Well done to both of you!


----------



## growingvegetables (9 Nov 2015)

Yazzoo said:


> WE DID IT!
> ....


Brilliant. Good on the wee man!

Aye - and on you too; nicely "managed"


----------



## Yazzoo (9 Nov 2015)

Thanks all, I'm going to show him this after school, he'll love reading your kind comments. Thanks again, you're all very encouraging!


----------



## BrumJim (9 Nov 2015)

Brilliant. Love it when an 'over-protective Mum' (OK, just a little cautious, then) gets trumped by an adventurous kid! Great that he didn't let some bad weather get in the way of his dreams.


----------



## Pat "5mph" (9 Nov 2015)

BrumJim said:


> Brilliant. Love it when an 'over-protective Dad' (OK, just a little cautious, then) gets trumped by an adventurous kid! Great that he didn't let some bad weather get in the way of his dreams.

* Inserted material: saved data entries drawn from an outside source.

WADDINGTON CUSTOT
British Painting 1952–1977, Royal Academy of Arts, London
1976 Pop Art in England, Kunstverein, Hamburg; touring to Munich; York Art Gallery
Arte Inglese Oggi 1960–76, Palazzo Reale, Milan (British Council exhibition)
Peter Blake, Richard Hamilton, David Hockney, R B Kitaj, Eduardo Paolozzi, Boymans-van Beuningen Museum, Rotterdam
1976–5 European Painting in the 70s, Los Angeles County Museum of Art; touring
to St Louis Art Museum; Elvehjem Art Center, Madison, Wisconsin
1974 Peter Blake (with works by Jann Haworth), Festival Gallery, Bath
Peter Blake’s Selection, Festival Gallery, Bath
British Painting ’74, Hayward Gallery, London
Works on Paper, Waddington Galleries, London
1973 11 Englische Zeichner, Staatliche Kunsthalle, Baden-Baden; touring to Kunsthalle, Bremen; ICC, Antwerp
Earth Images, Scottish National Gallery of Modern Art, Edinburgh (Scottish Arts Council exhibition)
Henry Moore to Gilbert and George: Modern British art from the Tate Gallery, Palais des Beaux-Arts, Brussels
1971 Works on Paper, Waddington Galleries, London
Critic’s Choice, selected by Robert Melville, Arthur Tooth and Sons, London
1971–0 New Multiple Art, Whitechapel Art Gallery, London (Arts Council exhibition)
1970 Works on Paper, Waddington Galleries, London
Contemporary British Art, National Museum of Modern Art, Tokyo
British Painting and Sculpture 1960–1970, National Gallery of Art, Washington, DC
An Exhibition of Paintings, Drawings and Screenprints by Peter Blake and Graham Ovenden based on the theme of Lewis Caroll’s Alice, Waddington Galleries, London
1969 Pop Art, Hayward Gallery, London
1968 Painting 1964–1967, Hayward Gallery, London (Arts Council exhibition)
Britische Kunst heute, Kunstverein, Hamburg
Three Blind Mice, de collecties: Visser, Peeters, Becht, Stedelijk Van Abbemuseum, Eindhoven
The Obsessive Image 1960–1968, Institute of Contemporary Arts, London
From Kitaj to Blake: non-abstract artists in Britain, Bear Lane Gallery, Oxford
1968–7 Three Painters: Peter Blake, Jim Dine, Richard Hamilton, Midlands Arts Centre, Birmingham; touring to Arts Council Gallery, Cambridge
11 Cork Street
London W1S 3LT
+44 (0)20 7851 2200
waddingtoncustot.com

Yeah, kudos to the Mum too!


----------



## raleighnut (9 Nov 2015)

BrumJim said:


> Brilliant. Love it when an 'over-protective Dad' (OK, just a little cautious, then) gets trumped by an adventurous kid! Great that he didn't let some bad weather get in the way of his dreams.


He went with his Mum.

Edit @Pat "5mph" beat me to it.


----------



## Yazzoo (9 Nov 2015)

lol, thanks all, I am indeed the mum! I'm achey and tired today, he seems completely unaffected!


----------



## Lilliburlero (9 Nov 2015)

Yazzoo said:


> Thanks all, I'm going to show him this after school, he'll love reading your kind comments



This is for you  and this is for him 

Well done guys, chuffed for you


----------



## BrumJim (10 Nov 2015)

Yazzoo said:


> lol, thanks all, I am indeed the mum! I'm achey and tired today, he seems completely unaffected!


Sorry - now corrected.


----------



## Cathryn (11 Nov 2015)

Oh this made my day, I am SO glad that you stole my idea!! Congratulations to both of you!!! We had great weather so you guys definitely win the 'tough kid' award!!


----------



## Yazzoo (12 Nov 2015)

thanks @Cathryn it was so much fun despite the weather, he's still not stopped telling everyone about it - gotta plan the next one now! He wants to do 50/50 instead of 30/30 but I think that'll be for a few years time! Have you been on anymore?


----------



## Cathryn (13 Nov 2015)

We did a second one from Folsom to Sacramento. 15 miles day 1, 26 miles day 2 (not bad for a 5 year old). It was awesome, we had so much fun.


----------



## Yazzoo (13 Nov 2015)

Brilliant! Think we might wait till spring for another but he wants to go again soon, will try and dissuade him with enough cycle pub lunches!


----------